(Beginning of MATERIAL SHOWN)

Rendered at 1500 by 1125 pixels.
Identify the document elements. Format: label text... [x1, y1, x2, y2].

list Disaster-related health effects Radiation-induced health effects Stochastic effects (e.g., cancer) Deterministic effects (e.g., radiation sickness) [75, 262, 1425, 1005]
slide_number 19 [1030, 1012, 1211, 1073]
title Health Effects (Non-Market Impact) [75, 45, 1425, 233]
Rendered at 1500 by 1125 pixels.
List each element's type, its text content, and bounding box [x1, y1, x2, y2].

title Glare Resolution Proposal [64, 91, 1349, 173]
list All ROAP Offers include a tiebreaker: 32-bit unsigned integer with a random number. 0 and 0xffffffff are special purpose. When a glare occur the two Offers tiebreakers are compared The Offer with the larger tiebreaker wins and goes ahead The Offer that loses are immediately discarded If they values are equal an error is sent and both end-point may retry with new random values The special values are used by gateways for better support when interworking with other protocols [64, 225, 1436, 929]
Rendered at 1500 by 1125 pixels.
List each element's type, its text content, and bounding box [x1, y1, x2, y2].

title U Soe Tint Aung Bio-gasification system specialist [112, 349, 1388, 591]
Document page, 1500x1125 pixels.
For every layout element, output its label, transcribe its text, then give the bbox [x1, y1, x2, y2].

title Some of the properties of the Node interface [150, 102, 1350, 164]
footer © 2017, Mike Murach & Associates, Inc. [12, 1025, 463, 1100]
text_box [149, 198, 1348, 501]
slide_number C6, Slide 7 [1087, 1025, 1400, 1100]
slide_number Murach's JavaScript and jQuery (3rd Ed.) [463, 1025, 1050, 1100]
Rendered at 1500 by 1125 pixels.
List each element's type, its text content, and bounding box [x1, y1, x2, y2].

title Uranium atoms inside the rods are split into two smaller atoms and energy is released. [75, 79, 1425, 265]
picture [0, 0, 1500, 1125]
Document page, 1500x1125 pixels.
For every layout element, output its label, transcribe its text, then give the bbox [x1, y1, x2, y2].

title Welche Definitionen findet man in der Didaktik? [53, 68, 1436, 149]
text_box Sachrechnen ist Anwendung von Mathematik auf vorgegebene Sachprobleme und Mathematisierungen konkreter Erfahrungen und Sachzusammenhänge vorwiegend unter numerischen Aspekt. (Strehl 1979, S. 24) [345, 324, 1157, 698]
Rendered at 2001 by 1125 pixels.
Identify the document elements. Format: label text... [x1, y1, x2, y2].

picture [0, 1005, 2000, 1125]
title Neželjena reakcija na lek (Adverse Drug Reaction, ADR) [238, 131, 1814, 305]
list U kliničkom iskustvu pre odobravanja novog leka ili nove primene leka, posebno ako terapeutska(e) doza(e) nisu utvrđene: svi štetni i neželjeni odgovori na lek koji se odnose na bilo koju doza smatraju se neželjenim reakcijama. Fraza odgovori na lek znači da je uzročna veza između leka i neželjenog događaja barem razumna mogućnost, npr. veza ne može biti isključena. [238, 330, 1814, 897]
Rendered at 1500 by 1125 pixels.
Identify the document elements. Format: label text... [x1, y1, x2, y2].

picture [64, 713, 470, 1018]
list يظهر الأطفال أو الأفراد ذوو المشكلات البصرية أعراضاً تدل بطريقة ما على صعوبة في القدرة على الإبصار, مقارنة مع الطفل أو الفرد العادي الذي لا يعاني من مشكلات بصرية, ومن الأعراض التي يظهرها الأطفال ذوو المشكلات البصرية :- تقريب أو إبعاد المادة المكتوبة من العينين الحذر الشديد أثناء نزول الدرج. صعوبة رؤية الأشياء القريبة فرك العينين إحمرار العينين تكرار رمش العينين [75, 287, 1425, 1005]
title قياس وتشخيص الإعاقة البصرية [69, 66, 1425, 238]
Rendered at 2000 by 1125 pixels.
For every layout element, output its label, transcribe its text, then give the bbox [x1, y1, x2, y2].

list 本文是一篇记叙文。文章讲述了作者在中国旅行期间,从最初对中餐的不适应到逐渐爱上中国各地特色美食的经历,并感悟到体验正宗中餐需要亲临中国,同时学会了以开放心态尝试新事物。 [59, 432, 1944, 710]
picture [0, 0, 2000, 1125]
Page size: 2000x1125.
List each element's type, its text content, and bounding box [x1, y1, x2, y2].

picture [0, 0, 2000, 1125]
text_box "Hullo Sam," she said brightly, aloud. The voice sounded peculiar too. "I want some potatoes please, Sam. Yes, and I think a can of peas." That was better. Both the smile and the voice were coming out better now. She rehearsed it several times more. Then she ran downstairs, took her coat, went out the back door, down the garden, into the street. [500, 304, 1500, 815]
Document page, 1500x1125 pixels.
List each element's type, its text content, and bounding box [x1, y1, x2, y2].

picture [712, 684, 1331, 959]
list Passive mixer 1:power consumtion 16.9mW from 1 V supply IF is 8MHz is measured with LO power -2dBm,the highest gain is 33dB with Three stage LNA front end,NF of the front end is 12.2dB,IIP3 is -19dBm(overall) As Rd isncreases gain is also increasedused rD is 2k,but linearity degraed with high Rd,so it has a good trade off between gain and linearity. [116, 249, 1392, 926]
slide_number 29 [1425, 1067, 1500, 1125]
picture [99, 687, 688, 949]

(End of MATERIAL SHOWN)

● **PROBLEM STATEMENT**
Could you type out every entry again exactly as it stands?

● **PROBLEM SOLUTION**
Rendered at 1500 by 1125 pixels.
Identify the document elements. Format: label text... [x1, y1, x2, y2].

list Disaster-related health effects Radiation-induced health effects Stochastic effects (e.g., cancer) Deterministic effects (e.g., radiation sickness) [75, 262, 1425, 1005]
slide_number 19 [1030, 1012, 1211, 1073]
title Health Effects (Non-Market Impact) [75, 45, 1425, 233]
Rendered at 1500 by 1125 pixels.
List each element's type, its text content, and bounding box [x1, y1, x2, y2].

title Glare Resolution Proposal [64, 91, 1349, 173]
list All ROAP Offers include a tiebreaker: 32-bit unsigned integer with a random number. 0 and 0xffffffff are special purpose. When a glare occur the two Offers tiebreakers are compared The Offer with the larger tiebreaker wins and goes ahead The Offer that loses are immediately discarded If they values are equal an error is sent and both end-point may retry with new random values The special values are used by gateways for better support when interworking with other protocols [64, 225, 1436, 929]
Rendered at 1500 by 1125 pixels.
List each element's type, its text content, and bounding box [x1, y1, x2, y2].

title U Soe Tint Aung Bio-gasification system specialist [112, 349, 1388, 591]
Document page, 1500x1125 pixels.
For every layout element, output its label, transcribe its text, then give the bbox [x1, y1, x2, y2].

title Some of the properties of the Node interface [150, 102, 1350, 164]
footer © 2017, Mike Murach & Associates, Inc. [12, 1025, 463, 1100]
text_box [149, 198, 1348, 501]
slide_number C6, Slide 7 [1087, 1025, 1400, 1100]
slide_number Murach's JavaScript and jQuery (3rd Ed.) [463, 1025, 1050, 1100]
Rendered at 1500 by 1125 pixels.
List each element's type, its text content, and bounding box [x1, y1, x2, y2].

title Uranium atoms inside the rods are split into two smaller atoms and energy is released. [75, 79, 1425, 265]
picture [0, 0, 1500, 1125]
Document page, 1500x1125 pixels.
For every layout element, output its label, transcribe its text, then give the bbox [x1, y1, x2, y2].

title Welche Definitionen findet man in der Didaktik? [53, 68, 1436, 149]
text_box Sachrechnen ist Anwendung von Mathematik auf vorgegebene Sachprobleme und Mathematisierungen konkreter Erfahrungen und Sachzusammenhänge vorwiegend unter numerischen Aspekt. (Strehl 1979, S. 24) [345, 324, 1157, 698]
Rendered at 2001 by 1125 pixels.
Identify the document elements. Format: label text... [x1, y1, x2, y2].

picture [0, 1005, 2000, 1125]
title Neželjena reakcija na lek (Adverse Drug Reaction, ADR) [238, 131, 1814, 305]
list U kliničkom iskustvu pre odobravanja novog leka ili nove primene leka, posebno ako terapeutska(e) doza(e) nisu utvrđene: svi štetni i neželjeni odgovori na lek koji se odnose na bilo koju doza smatraju se neželjenim reakcijama. Fraza odgovori na lek znači da je uzročna veza između leka i neželjenog događaja barem razumna mogućnost, npr. veza ne može biti isključena. [238, 330, 1814, 897]
Rendered at 1500 by 1125 pixels.
Identify the document elements. Format: label text... [x1, y1, x2, y2].

picture [64, 713, 470, 1018]
list يظهر الأطفال أو الأفراد ذوو المشكلات البصرية أعراضاً تدل بطريقة ما على صعوبة في القدرة على الإبصار, مقارنة مع الطفل أو الفرد العادي الذي لا يعاني من مشكلات بصرية, ومن الأعراض التي يظهرها الأطفال ذوو المشكلات البصرية :- تقريب أو إبعاد المادة المكتوبة من العينين الحذر الشديد أثناء نزول الدرج. صعوبة رؤية الأشياء القريبة فرك العينين إحمرار العينين تكرار رمش العينين [75, 287, 1425, 1005]
title قياس وتشخيص الإعاقة البصرية [69, 66, 1425, 238]
Rendered at 2000 by 1125 pixels.
For every layout element, output its label, transcribe its text, then give the bbox [x1, y1, x2, y2].

list 本文是一篇记叙文。文章讲述了作者在中国旅行期间,从最初对中餐的不适应到逐渐爱上中国各地特色美食的经历,并感悟到体验正宗中餐需要亲临中国,同时学会了以开放心态尝试新事物。 [59, 432, 1944, 710]
picture [0, 0, 2000, 1125]
Page size: 2000x1125.
List each element's type, its text content, and bounding box [x1, y1, x2, y2].

picture [0, 0, 2000, 1125]
text_box "Hullo Sam," she said brightly, aloud. The voice sounded peculiar too. "I want some potatoes please, Sam. Yes, and I think a can of peas." That was better. Both the smile and the voice were coming out better now. She rehearsed it several times more. Then she ran downstairs, took her coat, went out the back door, down the garden, into the street. [500, 304, 1500, 815]
Document page, 1500x1125 pixels.
List each element's type, its text content, and bounding box [x1, y1, x2, y2].

picture [712, 684, 1331, 959]
list Passive mixer 1:power consumtion 16.9mW from 1 V supply IF is 8MHz is measured with LO power -2dBm,the highest gain is 33dB with Three stage LNA front end,NF of the front end is 12.2dB,IIP3 is -19dBm(overall) As Rd isncreases gain is also increasedused rD is 2k,but linearity degraed with high Rd,so it has a good trade off between gain and linearity. [116, 249, 1392, 926]
slide_number 29 [1425, 1067, 1500, 1125]
picture [99, 687, 688, 949]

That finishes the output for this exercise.